The myth of microservice isolation
In the last twenty years, microservice architecture (MA) has become the standard way of building web-scale software systems, to the point that architecture conversations usually start not with should we use MA, but rather which specific microservice pattern to use.
I’m not disputing the advantages of MAs, particularly for large tech companies and scale-ups, but I am concerned that companies are making the transition from monolith to microservice without considering all of the challenges that naturally come with the territory. There has been some acknowledgement of the downsides of microservice architecture, including the increased complexity of deployment, tracing, testing, and security, but there’s one downside that I think doesn’t get enough attention: MAs, especially when not guided by clear principles, don’t provide isolation in a way that makes sense to the business.
The myth of isolation
The idea that microservices are loosely coupled, and therefore easier to update and change in isolation is true to a point, but the conclusion that teams working with microservices can work more independently to ship new features is false. In practice, the isolation created by microservices doesn’t always align with the business: end-user features can seldom be created by making a change to one microservice alone. Microservices are isolated in the sense of deployment, database access and other technological measures, but typically not by end-user feature, and this can mean that microservices are more fragmented, rather than more isolated.
The problem is made worse by another touted benefit of microservices: the idea that each service can be written using the best technology for that service. At huge companies where enormous scale often requires fine-tuned performance and careful alignment of technology to the problem domain, this is a benefit. However, at a smaller or mid-sized company it is usually more important to be able to build features quickly. In this case, even simple changes to multiple services require expertise from people in a variety of technologies, and sometimes from a variety of teams, which automatically expands the scope of the original feature request. With multiple teams involved, coordinating priorities and schedules.
One startup I worked at had gone down the path of using multiple technologies. In some ways, this was good: high-throughput and data-intensive systems could be run in a language suited to that purpose (Scala), while a structured web application could be written in a language suited to that purpose (Python/Django). Unfortunately, adding a new feature to the web often required support from downstream backend services. Since Scala is a fairly challenging language, it was difficult for Python developers to make even relatively simple-seeming changes, and they were therefore forced to ask another team for help.
Of course there’s nothing wrong with teams helping each other, but when different teams have different KPIs, timelines and priorities, cross-team collaboration always adds overhead. This is one of the reasons larger companies with many loosely-coupled systems move more slowly.
Don’t ignore the problem
I’m not suggesting going back to a monolith is necessarily the right answer, but the problem can’t be ignored, either. Here are some tools I used to mitigate the increased scope caused my multiple services and technologies:
- Careful consideration of dependencies in planning. Dependencies must be anticipated so that downstream teams can be sure to allocate the resources necessary. Asking one team to drop what they are doing and work on something else is a formula for frustration and stalled projects. Making evaluation of these dependencies a part of the planning process makes all the difference.

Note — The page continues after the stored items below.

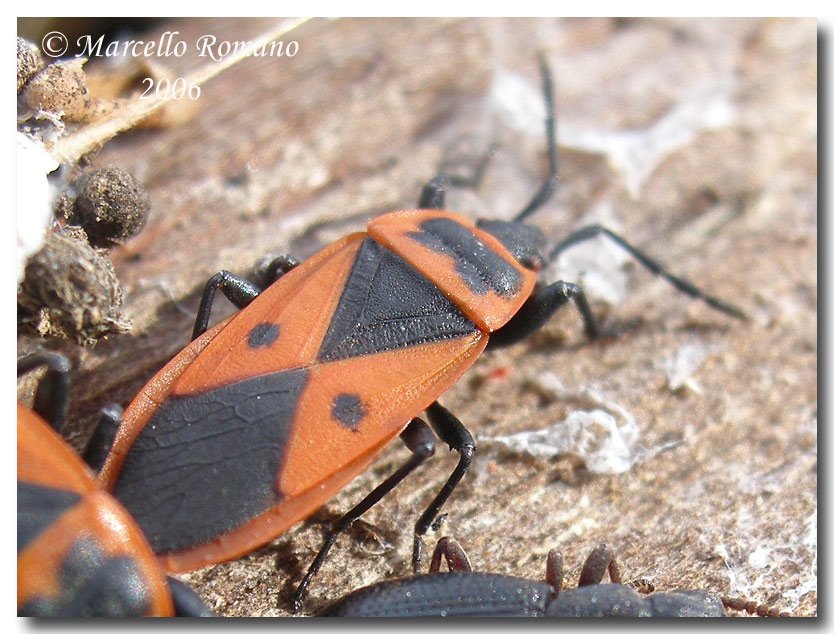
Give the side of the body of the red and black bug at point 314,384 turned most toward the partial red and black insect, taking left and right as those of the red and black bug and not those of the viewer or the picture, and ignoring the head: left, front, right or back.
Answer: back

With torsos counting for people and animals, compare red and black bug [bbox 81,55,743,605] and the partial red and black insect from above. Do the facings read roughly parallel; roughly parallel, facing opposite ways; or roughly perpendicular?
roughly perpendicular

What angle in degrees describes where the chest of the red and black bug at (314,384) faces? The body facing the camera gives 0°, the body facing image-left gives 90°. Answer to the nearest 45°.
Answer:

- Structure teams with these challenges in mind. You don’t always have the luxury of staffing every team with someone who can work on each technology, but when you do, you can turn a dependency involving considerable amounts of work into a dependency involving just a PR review. This is a night and day difference in getting a product out the door quickly. Related options include creating temporary teams, or pools of resources that can be borrowed as needed. more about team structure
- Training. It’s possible to get everyone (or at least a critical mass) trained up on all the core technologies used by the company, and some companies do invest in this. At the Scala/Python company, really getting everyone up to speed on multiple languages would have required a significant investment, especially since Scala is not an easy language to master. Since we were usually able to solve the problem with team organization, training did not become a core part of my solution, but we did create opportunities for people who wanted to pursue this route themselves.
You might wonder if I considered undoing the MA transition entirely or finding some way to reduce the technological fragmentation. The truth is that the downsides, while challenging, were tractable and the upsides were significant: it’s hard to imagine how the company could have scaled without the transition. With 20/20 hindsight, however, I do think it’s possible to say that a narrower strategy aimed at fewer and more accessible technologies, and using Scala only where there was a particular strong argument for it, would have made the company as a whole more flexible and improved velocity.